Korea, where it is a legal business to gold farm on MMORPGs, thousands of players spend up to 16 hours a day building up their online characters and collecting goods which they can later sell and profit from RMT.
RMT micro transactions within the game have also been introduced by game developers to take advantage of the gold farming practices, where numerous players now tries to get to a level playing field by purchasing in-game items to compete against veteran players who have been playing the game for several years.
What is gold farming?
Gold farming is a term used to describe an online gaming business that employs workers to play a massively multiplayer online game to acquire in-game currency and items in exchange for real money.
Popular online gaming websites and services attracts millions of players each year due and anyone who is new to a game often tries to skip the initial stages of the game by acquiring game currency and rare objects fast; that way, new players are able to move on to the fun stages of the game a lot faster.
MMORPGs are preferred for this reason and you can find hundreds of gold farmers on any popular MMORPGs on any given day.
Countries with laws about gold farming
The popularity of gold farming can be gauge from the fact that several countries had to amend their tax laws in order to make the income that gold farmers gained online taxable.
- Australia: Gold farming is very popular in Australia and leading gold farmers have earned hundreds of thousands of dollars, just from playing online games and earning real money by selling their characters and virtual possessions. Australia has made gold farming taxable all the way back in 2006 and selling virtual goods are covered under regular income tax laws.
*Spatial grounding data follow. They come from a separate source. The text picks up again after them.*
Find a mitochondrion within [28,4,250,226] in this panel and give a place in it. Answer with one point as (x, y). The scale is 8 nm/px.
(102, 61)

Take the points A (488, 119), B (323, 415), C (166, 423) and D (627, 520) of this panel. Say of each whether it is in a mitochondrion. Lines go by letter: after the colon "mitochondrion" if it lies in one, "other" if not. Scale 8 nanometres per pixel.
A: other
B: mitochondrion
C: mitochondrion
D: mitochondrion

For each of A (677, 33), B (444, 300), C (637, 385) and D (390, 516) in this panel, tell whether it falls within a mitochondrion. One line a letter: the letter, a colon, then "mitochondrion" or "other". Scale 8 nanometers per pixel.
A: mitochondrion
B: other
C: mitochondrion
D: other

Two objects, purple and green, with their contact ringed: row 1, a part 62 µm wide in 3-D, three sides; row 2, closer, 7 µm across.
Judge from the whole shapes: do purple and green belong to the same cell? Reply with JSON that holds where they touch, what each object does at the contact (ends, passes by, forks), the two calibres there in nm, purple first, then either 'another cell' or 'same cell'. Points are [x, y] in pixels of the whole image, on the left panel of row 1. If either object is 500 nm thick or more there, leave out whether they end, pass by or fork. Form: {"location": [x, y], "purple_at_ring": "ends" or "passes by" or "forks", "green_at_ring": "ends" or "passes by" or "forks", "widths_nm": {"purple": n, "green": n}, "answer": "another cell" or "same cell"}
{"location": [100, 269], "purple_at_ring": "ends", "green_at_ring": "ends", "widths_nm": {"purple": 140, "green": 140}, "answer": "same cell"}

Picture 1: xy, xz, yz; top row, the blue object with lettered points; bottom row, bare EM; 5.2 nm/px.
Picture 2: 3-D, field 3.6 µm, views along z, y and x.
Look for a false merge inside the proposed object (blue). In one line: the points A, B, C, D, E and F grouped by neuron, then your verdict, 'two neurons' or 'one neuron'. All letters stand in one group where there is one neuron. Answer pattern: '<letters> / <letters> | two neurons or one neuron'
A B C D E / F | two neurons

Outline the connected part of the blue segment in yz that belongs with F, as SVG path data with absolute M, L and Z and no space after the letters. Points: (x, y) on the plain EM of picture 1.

- China: Where the world’s largest number of gold farmers exist had to make the process of buying real world objects using virtual currency an illegal act. This was after players started trading their possessions to get more virtual money. The reverse, however, is still legal and players can buy virtual goods using real currency.
- South Korea: The phenomenon of gold farming is said to have spread from South Korea and the country recognizes it as a legal and taxable activity. Use of bots and automated software for gold farming is illegal in the country.
- Japan: Although the country has no specific laws regarding gold farming, in 2006 the government requested game developers to work on curbing gold farming.
- USA: An investigation committee was set up to investigate the money players make from gold farming, but the nation has not created any special laws regarding this as of yet.
- EU: Import of virtual goods is legal in the whole of the European Union, but no special tax laws exist regarding this.